Weitere Projekte sind bereits in der fortgeschrittenen Planung. So entsteht in Hamburg eine Schule in Brettsperrholzbauweise und in Münster wird laut Frank Steffens das größte Gebäude in Hybridbauweise aktuell in Deutschland realisiert. Basierend auf den Erkenntnissen und Berechnungen des Konzeptes wird zukünftig bei Brüninghoff sicherlich verstärkt auf die intelligente Kombination der Baustoffe gesetzt werden – immer in Verbindung mit modellorientiertem Arbeiten in Form von BIM.

Autor
Rüdiger Sinn ist verantwortlicher Redakteur der Zeitschrift dach+holzbau.

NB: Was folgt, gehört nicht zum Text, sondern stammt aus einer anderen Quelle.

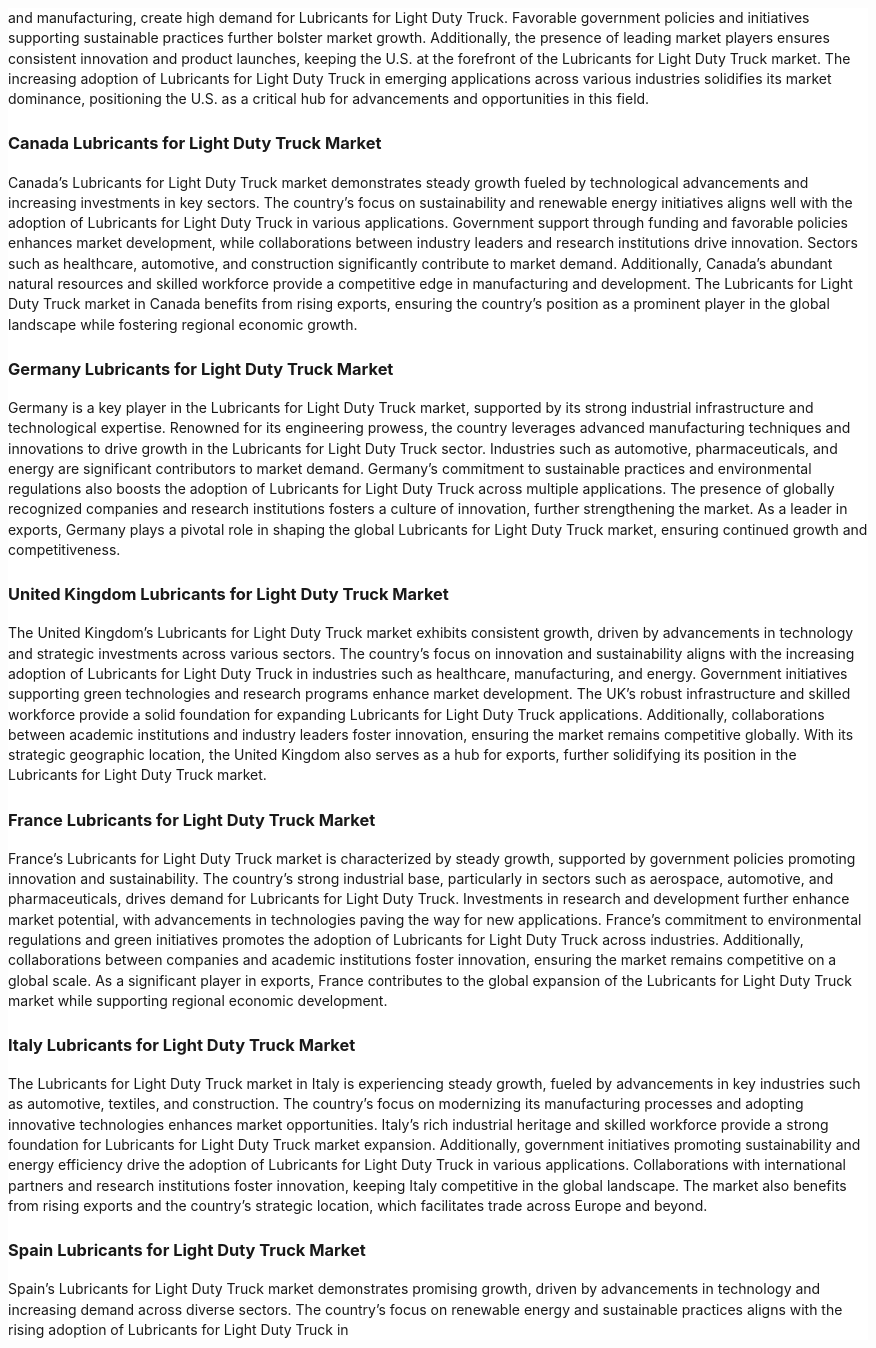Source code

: and manufacturing, create high demand for Lubricants for Light Duty Truck. Favorable government policies and initiatives supporting sustainable practices further bolster market growth. Additionally, the presence of leading market players ensures consistent innovation and product launches, keeping the U.S. at the forefront of the Lubricants for Light Duty Truck market. The increasing adoption of Lubricants for Light Duty Truck in emerging applications across various industries solidifies its market dominance, positioning the U.S. as a critical hub for advancements and opportunities in this field.</p><h3>Canada Lubricants for Light Duty Truck Market</h3><p>Canada&rsquo;s Lubricants for Light Duty Truck market demonstrates steady growth fueled by technological advancements and increasing investments in key sectors. The country&rsquo;s focus on sustainability and renewable energy initiatives aligns well with the adoption of Lubricants for Light Duty Truck in various applications. Government support through funding and favorable policies enhances market development, while collaborations between industry leaders and research institutions drive innovation. Sectors such as healthcare, automotive, and construction significantly contribute to market demand. Additionally, Canada&rsquo;s abundant natural resources and skilled workforce provide a competitive edge in manufacturing and development. The Lubricants for Light Duty Truck market in Canada benefits from rising exports, ensuring the country&rsquo;s position as a prominent player in the global landscape while fostering regional economic growth.</p><h3>Germany Lubricants for Light Duty Truck Market</h3><p>Germany is a key player in the Lubricants for Light Duty Truck market, supported by its strong industrial infrastructure and technological expertise. Renowned for its engineering prowess, the country leverages advanced manufacturing techniques and innovations to drive growth in the Lubricants for Light Duty Truck sector. Industries such as automotive, pharmaceuticals, and energy are significant contributors to market demand. Germany&rsquo;s commitment to sustainable practices and environmental regulations also boosts the adoption of Lubricants for Light Duty Truck across multiple applications. The presence of globally recognized companies and research institutions fosters a culture of innovation, further strengthening the market. As a leader in exports, Germany plays a pivotal role in shaping the global Lubricants for Light Duty Truck market, ensuring continued growth and competitiveness.</p><h3>United Kingdom Lubricants for Light Duty Truck Market</h3><p>The United Kingdom&rsquo;s Lubricants for Light Duty Truck market exhibits consistent growth, driven by advancements in technology and strategic investments across various sectors. The country&rsquo;s focus on innovation and sustainability aligns with the increasing adoption of Lubricants for Light Duty Truck in industries such as healthcare, manufacturing, and energy. Government initiatives supporting green technologies and research programs enhance market development. The UK&rsquo;s robust infrastructure and skilled workforce provide a solid foundation for expanding Lubricants for Light Duty Truck applications. Additionally, collaborations between academic institutions and industry leaders foster innovation, ensuring the market remains competitive globally. With its strategic geographic location, the United Kingdom also serves as a hub for exports, further solidifying its position in the Lubricants for Light Duty Truck market.</p><h3>France Lubricants for Light Duty Truck Market</h3><p>France&rsquo;s Lubricants for Light Duty Truck market is characterized by steady growth, supported by government policies promoting innovation and sustainability. The country&rsquo;s strong industrial base, particularly in sectors such as aerospace, automotive, and pharmaceuticals, drives demand for Lubricants for Light Duty Truck. Investments in research and development further enhance market potential, with advancements in technologies paving the way for new applications. France&rsquo;s commitment to environmental regulations and green initiatives promotes the adoption of Lubricants for Light Duty Truck across industries. Additionally, collaborations between companies and academic institutions foster innovation, ensuring the market remains competitive on a global scale. As a significant player in exports, France contributes to the global expansion of the Lubricants for Light Duty Truck market while supporting regional economic development.</p><h3>Italy Lubricants for Light Duty Truck Market</h3><p>The Lubricants for Light Duty Truck market in Italy is experiencing steady growth, fueled by advancements in key industries such as automotive, textiles, and construction. The country&rsquo;s focus on modernizing its manufacturing processes and adopting innovative technologies enhances market opportunities. Italy&rsquo;s rich industrial heritage and skilled workforce provide a strong foundation for Lubricants for Light Duty Truck market expansion. Additionally, government initiatives promoting sustainability and energy efficiency drive the adoption of Lubricants for Light Duty Truck in various applications. Collaborations with international partners and research institutions foster innovation, keeping Italy competitive in the global landscape. The market also benefits from rising exports and the country&rsquo;s strategic location, which facilitates trade across Europe and beyond.</p><h3>Spain Lubricants for Light Duty Truck Market</h3><p>Spain&rsquo;s Lubricants for Light Duty Truck market demonstrates promising growth, driven by advancements in technology and increasing demand across diverse sectors. The country&rsquo;s focus on renewable energy and sustainable practices aligns with the rising adoption of Lubricants for Light Duty Truck in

„Das Gebäude ist 100 Prozent Brüninghoff“

Arbeiten mit BIM soll den Workflow zwischen allen Beteiligten vereinfachen

Bautafel (Auswahl)

Projekt Bürogebäude mit angeschlossener Produktions- und Lagerhalle, 65239 Hochheim am Main

Bauherr Public Address Exhibition & Design GmbH

Auftragsleistung GU Leistung, schlüsselfertig, ­Brüninghoff GmbH Co. KG, 46359 Heiden

Konstruktion Holz-Beton-Hybridbauweise (vollständig vorgefertigt), Holz-Beton-Deckenelemente, Brettsperrholz als tragendes Wandelement (iBuilding-Konzept)

Gebäudedaten (Auswahl)

Grundfläche 383,46 m² (29,8 x 12,9 m)

Nutzfläche gesamt 632,76 m²   

Bauzeit 2 Monate Produktionszeit, 4 Montage vor Ort

Beauftragte Leistung 1,0 Mio. Euro

40 Jahre Projektbau

Die Brüninghoff-Gruppe ist seit 40 Jahren auf den Projektbau spezialisiert. Der Hauptsitz des Unternehmens ist im münsterländischen Heiden. Weitere Niederlassungen gibt es in Hamburg, Niemberg und Villingen-Schwenningen. 400 Mitarbeiter realisieren europaweit bis zu 160 Bauprojekte im Jahr. Das Kerngeschäft des Familienunternehmens ist die Produktion von vorgefertigten Bauelementen aus Beton, Stahl, Holz, Aluminium sowie die ganzheitliche Konzeption, Planung und schlüsselfertige Ausführung von Bauprojekten.